Question

I am considering a circuit with three light bulbs. When a series circuit goes to a series-parallel circuit with one light on the main loop and two on different branches, the total resistance decreases by 1/2 (because the two on the branches go from having a total resistance of 2 to 0.5, and 3/(1+0.5=2)), doubling the total current, although the current in the branches is split in half, making each branch's current the same as in a series circuit. And since the total resistance of the branched part is half of one light, it uses 1/3 of the total of voltage (because V∗(0.5/1.5)=v∗(1/3)), just like one of the three lights in series. And this would mean the lights on the branched parts of a series-parallel circuit have the same amount of V and I as they would in series. Is this correct?

In class, in this series-parallel setup, when all the bulbs were screwed in the two on the branches were not lit (though must still have had electricity flowing through, just with not enough power). This makes me think my thinking above is wrong since the power must be less in the branches of the series-parallel circuit for the lights to be not glowing.

Answer 1

In a series-parallel circuit, the total resistance decreases while the total current doubles. The current in each branch is split in half, but the voltage remains the same. The lights on the branches may not light up because of the lower power dissipation.

Step-by-step explanation:

In a series-parallel circuit, the total resistance decreases when two light bulbs are added in parallel to the main loop.

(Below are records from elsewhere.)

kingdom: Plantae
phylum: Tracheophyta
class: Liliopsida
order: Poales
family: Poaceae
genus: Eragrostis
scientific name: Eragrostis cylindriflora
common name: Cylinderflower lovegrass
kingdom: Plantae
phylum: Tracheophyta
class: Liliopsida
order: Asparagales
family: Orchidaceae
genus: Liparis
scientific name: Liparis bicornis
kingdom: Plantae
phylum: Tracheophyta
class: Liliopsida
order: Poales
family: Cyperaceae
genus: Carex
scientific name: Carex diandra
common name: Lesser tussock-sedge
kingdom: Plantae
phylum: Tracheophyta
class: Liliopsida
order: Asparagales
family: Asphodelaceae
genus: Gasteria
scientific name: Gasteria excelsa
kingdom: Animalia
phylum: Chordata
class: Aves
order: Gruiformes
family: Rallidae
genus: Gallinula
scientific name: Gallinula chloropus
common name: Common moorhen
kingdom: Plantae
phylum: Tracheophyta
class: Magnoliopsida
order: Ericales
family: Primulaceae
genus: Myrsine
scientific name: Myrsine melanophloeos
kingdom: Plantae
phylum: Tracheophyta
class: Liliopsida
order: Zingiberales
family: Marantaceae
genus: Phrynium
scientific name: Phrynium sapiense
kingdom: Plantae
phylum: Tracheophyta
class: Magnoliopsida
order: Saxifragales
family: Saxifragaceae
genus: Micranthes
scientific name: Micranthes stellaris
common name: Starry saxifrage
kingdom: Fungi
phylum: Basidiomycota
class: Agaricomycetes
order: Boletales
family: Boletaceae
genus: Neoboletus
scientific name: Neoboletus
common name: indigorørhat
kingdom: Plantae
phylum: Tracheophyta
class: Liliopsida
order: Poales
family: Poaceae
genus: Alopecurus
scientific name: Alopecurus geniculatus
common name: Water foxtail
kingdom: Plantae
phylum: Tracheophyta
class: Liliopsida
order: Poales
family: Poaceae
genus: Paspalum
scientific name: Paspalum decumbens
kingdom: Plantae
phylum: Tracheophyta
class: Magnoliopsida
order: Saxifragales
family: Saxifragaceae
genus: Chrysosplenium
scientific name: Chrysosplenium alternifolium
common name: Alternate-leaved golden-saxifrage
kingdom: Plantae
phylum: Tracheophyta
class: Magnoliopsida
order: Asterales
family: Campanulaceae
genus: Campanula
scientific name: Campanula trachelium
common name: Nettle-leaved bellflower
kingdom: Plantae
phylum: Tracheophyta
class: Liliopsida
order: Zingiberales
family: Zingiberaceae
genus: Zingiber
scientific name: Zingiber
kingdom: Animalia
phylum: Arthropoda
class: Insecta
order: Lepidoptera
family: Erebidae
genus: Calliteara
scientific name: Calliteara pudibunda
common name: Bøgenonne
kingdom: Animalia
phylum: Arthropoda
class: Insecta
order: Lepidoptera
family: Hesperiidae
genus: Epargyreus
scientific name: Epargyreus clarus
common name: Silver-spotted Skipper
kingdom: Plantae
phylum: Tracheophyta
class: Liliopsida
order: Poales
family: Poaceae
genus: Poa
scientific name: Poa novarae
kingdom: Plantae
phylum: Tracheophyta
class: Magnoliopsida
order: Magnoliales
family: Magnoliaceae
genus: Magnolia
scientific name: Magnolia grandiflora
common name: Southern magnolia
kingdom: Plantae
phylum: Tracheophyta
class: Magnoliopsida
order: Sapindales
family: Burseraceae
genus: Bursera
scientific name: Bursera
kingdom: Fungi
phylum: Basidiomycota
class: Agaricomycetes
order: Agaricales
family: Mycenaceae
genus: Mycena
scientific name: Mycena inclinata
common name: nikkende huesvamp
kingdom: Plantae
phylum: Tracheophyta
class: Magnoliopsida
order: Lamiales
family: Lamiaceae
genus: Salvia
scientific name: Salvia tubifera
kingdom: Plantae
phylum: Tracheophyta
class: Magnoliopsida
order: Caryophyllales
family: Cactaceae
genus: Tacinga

However, this does not mean that the resistance of the individual bulbs on the branches decreases.

The total current in the circuit doubles because the addition of parallel branches allows for more current to flow.

The current in each branch is split in half, but the voltage across each branch is the same as in a series circuit.

The lights on the branches may not light up because the power dissipation is lower in the branches due to the decrease in resistance.